Kruskal Algorithm: Kruskal's algorithm follows the greedy approach in each iteration it adds the weight of the minimum edge to a growing spanning tree.

Following steps are used in Kruskal algo,

  • Sort the graph edges on the basis of their weight.
  • Add only those edge which doesn't form cycle from minimum weight to maximum edge weight.

C++ Implementation:

#include <bits/stdc++.h>
using namespace std;

typedef long long ll;

// edge structure for storing edge values.
struct edge {
    ll a, b, w;
};

// declare arr with maximum size.
edge arr[100005];

// declare parent array.
ll par[100005];

// declare find function to find.
// parent of current node.
ll find(ll x)
{
    // if par[x]==-1 then it is parent.
    if (par[x] == -1)
        return x;
    else
        return par[x] = find(par[x]); // path compression.
}

// declare comp function which will help.
// to sort in according to min weight.
bool comp(edge a, edge b)
{
    if (a.w < b.w)
        return true;
    else
        return false;
}

// if a and b are with different then.
// join them.
void union1(ll a, ll b)
{
    par[b] = a;
}

int main()

Exercise data
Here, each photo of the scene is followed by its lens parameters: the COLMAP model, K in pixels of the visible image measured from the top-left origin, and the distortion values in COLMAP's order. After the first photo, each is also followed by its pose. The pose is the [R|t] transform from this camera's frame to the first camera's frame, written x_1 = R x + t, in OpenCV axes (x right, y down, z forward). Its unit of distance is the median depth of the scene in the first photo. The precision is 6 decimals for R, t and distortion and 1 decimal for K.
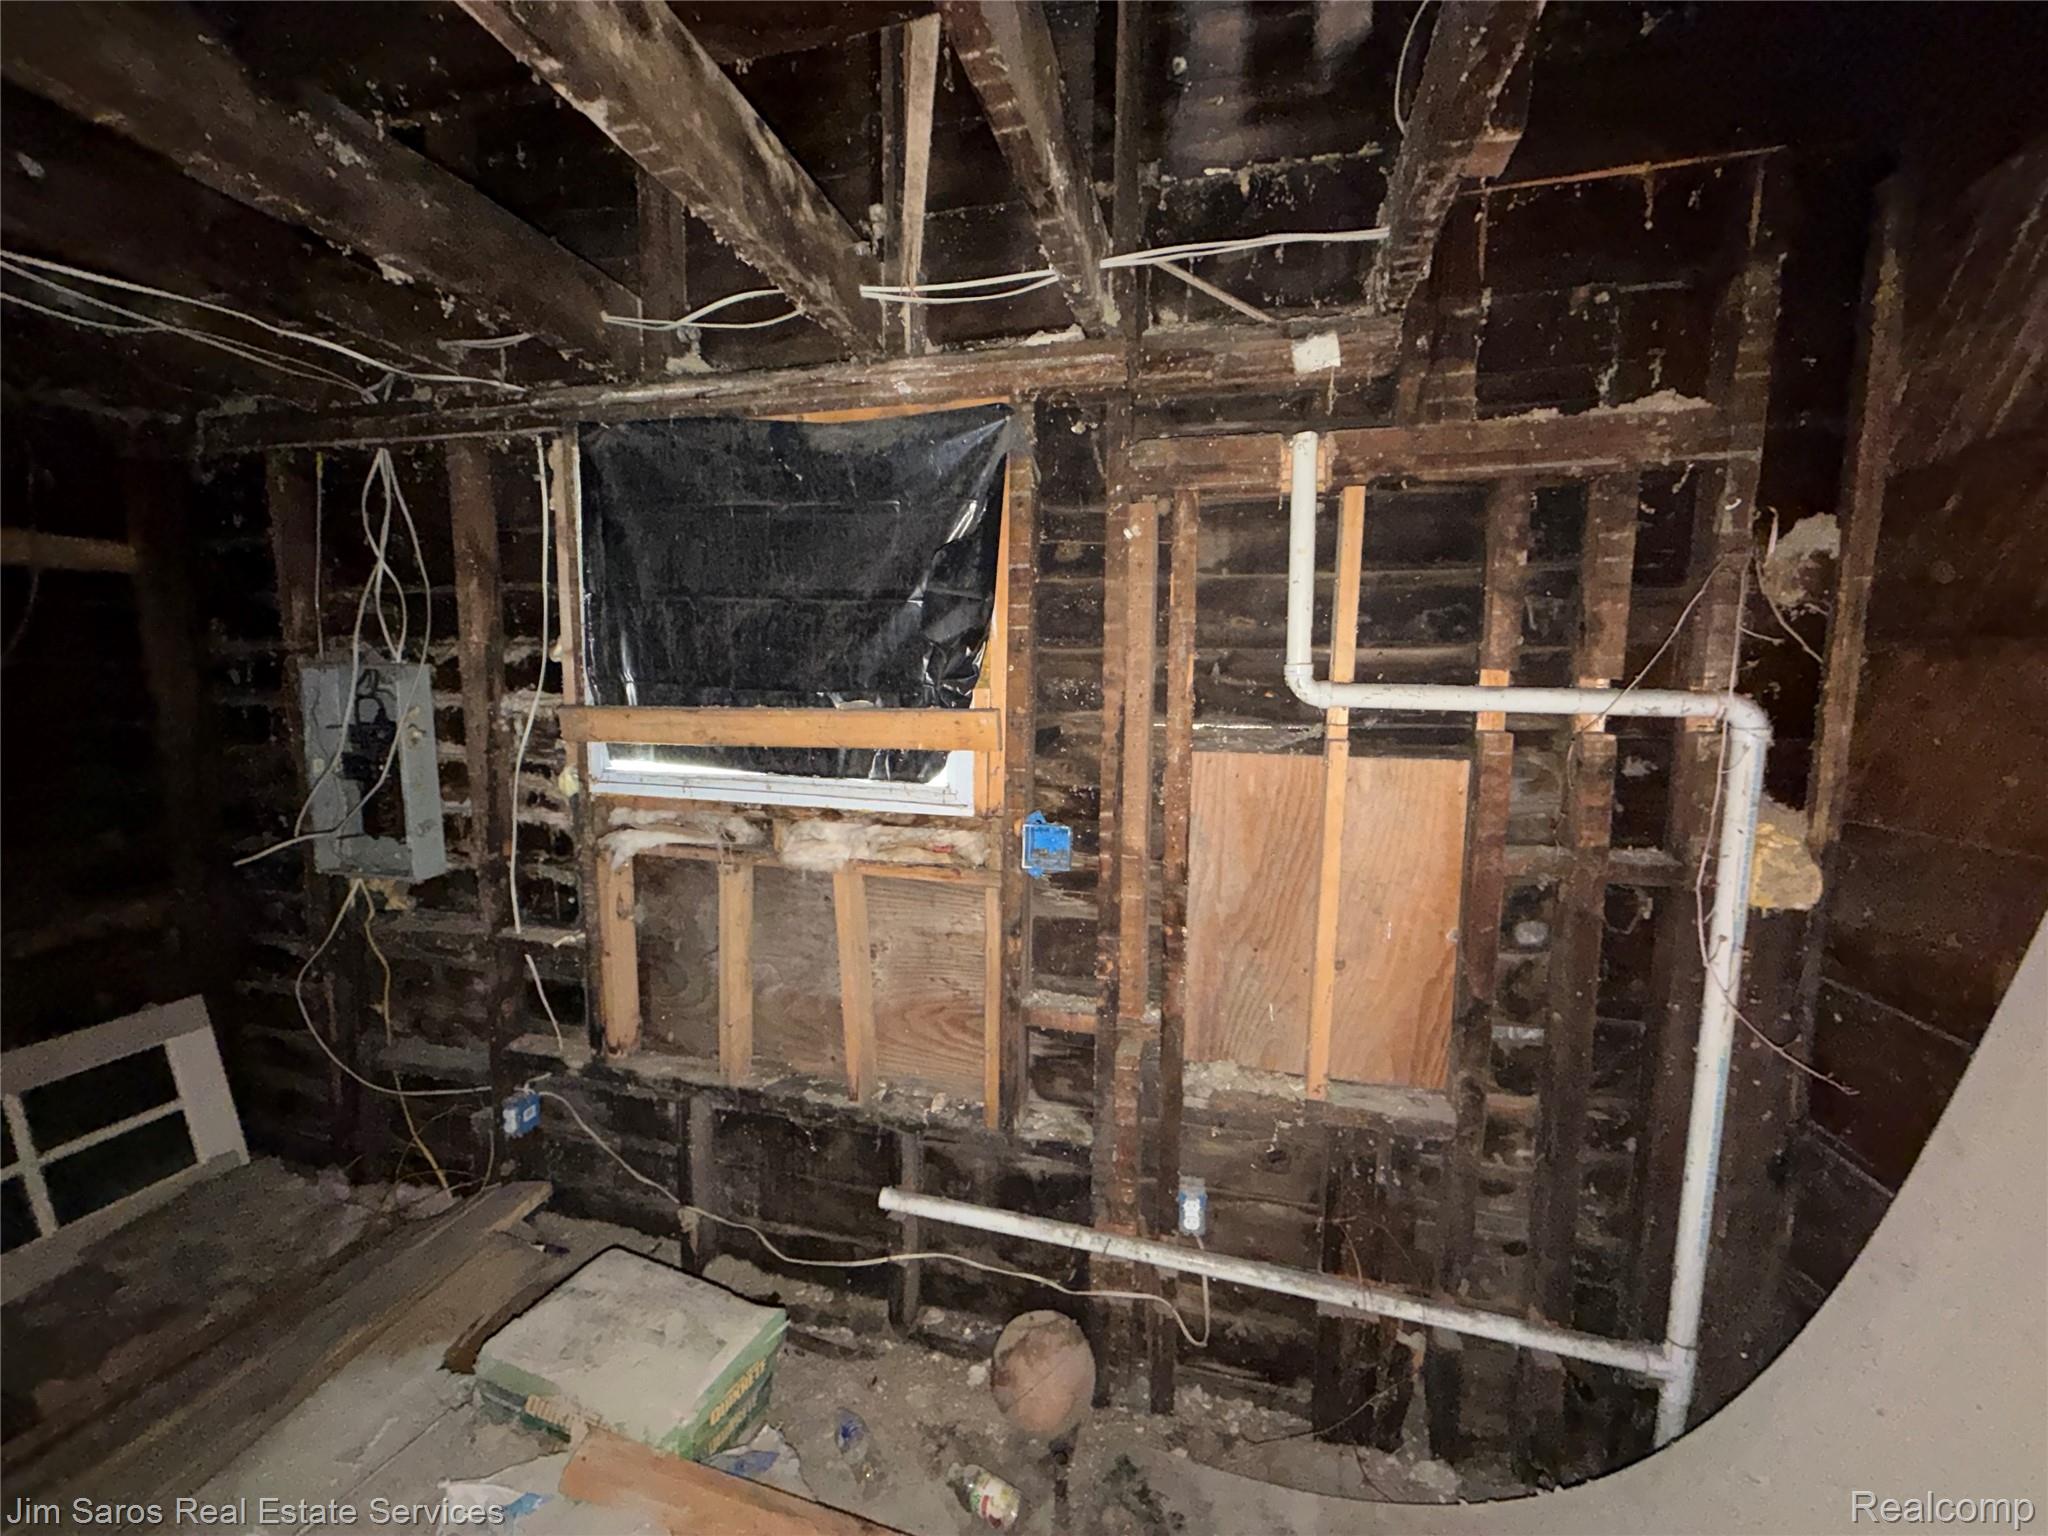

Tasks to perform
a: Answer these questions from the Kruskal's algorithm text:
(i) What approach does Kruskal's algorithm follow?
(ii) In the find function, what value of par[x] shows that x is the parent?
(iii) What size is the edge array arr declared with?
b: Decide whether each statement agrees with the Kruskal's algorithm text, and quote the words that settle it:
(i) The graph edges are sorted by their weight.
(ii) The find function applies path compression.
(iii) The union1 function sets par[a] to b.
c: Reproduce part of the Kruskal's algorithm text without changes. Begin at the words "#include <bits/stdc++.h>" and stop after "declare parent array.".

Solved tasks
a:
(i) The greedy approach.
(ii) -1.
(iii) 100005.

b:
(i) Yes: "Sort the graph edges on the basis of their weight."
(ii) Yes: "return par[x] = find(par[x]); // path compression."
(iii) No: "par[b] = a;"

c:
#include <bits/stdc++.h>
using namespace std;

typedef long long ll;

// edge structure for storing edge values.
struct edge {
    ll a, b, w;
};

// declare arr with maximum size.
edge arr[100005];

// declare parent array.